Copy each line below that contains "Monfort".

GIVEN RECORDS>

■ ■ ■ ■

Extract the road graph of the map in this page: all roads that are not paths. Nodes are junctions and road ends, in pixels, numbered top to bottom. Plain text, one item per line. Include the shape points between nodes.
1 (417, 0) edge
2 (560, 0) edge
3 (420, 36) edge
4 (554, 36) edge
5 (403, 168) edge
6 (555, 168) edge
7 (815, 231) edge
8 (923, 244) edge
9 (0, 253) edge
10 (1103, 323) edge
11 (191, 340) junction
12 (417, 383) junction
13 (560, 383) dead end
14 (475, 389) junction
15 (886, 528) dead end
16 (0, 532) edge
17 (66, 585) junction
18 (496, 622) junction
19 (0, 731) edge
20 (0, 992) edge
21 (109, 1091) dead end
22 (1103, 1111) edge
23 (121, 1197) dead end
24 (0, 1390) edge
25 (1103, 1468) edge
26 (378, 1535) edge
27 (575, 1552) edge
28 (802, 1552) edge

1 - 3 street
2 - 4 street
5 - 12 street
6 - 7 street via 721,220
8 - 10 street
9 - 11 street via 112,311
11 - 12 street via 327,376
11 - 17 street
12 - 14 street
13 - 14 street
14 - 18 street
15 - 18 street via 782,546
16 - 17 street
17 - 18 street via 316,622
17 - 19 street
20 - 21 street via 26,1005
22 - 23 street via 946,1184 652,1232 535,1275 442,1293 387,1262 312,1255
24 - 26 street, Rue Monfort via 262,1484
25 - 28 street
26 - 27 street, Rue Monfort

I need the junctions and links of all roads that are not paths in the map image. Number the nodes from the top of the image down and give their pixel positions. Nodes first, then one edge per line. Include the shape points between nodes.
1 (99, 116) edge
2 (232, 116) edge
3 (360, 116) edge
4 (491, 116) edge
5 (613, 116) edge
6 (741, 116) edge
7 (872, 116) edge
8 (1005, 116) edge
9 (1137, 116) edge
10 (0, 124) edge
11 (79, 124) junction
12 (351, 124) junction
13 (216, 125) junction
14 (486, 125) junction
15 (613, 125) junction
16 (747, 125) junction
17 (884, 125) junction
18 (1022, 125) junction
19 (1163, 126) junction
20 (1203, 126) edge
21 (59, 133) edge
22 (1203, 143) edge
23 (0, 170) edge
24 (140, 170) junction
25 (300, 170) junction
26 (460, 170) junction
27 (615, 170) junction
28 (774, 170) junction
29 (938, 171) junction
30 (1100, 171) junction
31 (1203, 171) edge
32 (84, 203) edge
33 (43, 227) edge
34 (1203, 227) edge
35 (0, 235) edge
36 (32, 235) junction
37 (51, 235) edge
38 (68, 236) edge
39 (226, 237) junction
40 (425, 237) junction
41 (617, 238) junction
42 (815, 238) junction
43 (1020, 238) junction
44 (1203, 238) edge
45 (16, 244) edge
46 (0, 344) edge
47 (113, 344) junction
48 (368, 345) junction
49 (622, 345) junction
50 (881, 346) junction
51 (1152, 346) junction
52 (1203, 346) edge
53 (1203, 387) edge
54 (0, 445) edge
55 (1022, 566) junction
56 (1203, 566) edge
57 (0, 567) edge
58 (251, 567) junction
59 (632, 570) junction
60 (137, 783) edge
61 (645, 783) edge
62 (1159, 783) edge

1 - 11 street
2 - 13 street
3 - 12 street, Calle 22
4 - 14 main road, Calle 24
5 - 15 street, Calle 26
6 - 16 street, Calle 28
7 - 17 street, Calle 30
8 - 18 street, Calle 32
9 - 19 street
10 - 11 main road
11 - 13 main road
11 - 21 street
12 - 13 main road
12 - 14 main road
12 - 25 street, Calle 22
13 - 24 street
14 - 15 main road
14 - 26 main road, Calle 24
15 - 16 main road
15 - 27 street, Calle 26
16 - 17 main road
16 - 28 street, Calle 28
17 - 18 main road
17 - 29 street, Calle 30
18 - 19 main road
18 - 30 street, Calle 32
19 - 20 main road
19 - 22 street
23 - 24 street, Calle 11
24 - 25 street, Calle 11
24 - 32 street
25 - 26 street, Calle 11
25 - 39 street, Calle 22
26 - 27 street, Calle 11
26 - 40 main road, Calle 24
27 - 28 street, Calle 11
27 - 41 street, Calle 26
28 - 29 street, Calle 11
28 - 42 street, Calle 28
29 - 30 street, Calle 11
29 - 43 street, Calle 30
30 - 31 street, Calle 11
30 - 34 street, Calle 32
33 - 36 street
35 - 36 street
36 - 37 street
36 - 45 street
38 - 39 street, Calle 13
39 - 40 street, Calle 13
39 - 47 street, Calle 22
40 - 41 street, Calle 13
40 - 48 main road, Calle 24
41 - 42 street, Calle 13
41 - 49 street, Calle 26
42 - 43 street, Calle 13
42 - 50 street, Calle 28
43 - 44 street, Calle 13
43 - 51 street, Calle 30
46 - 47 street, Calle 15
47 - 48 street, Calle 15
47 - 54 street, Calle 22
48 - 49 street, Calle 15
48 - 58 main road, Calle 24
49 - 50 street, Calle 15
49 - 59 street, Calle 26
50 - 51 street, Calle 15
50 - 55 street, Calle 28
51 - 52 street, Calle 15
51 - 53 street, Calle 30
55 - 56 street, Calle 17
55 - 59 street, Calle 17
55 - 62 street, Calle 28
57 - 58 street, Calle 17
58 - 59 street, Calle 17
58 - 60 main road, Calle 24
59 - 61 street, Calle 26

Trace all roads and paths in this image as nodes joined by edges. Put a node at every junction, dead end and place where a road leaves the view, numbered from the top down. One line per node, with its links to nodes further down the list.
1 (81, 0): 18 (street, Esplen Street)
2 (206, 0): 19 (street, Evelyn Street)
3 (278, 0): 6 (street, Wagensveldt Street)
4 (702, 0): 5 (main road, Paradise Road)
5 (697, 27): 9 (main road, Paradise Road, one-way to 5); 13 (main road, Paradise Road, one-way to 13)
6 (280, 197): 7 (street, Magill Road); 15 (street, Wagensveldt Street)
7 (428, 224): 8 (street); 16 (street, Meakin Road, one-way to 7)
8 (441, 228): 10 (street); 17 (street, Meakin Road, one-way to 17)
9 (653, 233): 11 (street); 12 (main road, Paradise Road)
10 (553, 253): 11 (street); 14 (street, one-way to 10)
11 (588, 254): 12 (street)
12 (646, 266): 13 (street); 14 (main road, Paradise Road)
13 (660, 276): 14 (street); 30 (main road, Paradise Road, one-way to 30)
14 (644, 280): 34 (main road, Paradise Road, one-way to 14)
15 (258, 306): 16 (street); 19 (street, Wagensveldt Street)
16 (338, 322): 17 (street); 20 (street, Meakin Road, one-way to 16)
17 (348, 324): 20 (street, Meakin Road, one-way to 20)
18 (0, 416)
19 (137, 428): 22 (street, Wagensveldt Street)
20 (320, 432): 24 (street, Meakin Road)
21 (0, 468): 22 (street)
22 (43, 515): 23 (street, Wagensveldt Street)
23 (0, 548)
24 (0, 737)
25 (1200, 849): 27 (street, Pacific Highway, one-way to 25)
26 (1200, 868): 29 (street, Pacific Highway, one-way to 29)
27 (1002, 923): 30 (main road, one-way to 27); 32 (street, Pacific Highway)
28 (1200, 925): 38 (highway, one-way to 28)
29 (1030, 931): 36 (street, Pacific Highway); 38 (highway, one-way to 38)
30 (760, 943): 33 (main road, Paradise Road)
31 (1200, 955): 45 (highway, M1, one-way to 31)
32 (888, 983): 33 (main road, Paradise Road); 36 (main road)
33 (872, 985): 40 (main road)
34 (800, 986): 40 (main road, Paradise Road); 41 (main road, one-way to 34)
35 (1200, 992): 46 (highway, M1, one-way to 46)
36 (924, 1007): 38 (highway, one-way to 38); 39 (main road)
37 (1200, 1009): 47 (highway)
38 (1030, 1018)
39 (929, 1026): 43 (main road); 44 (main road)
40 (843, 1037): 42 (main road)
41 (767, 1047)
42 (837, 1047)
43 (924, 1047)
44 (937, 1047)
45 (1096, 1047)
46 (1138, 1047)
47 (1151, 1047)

■ ■ ■ ■

REPLY>
24 - 26 street, Rue Monfort via 262,1484
26 - 27 street, Rue Monfort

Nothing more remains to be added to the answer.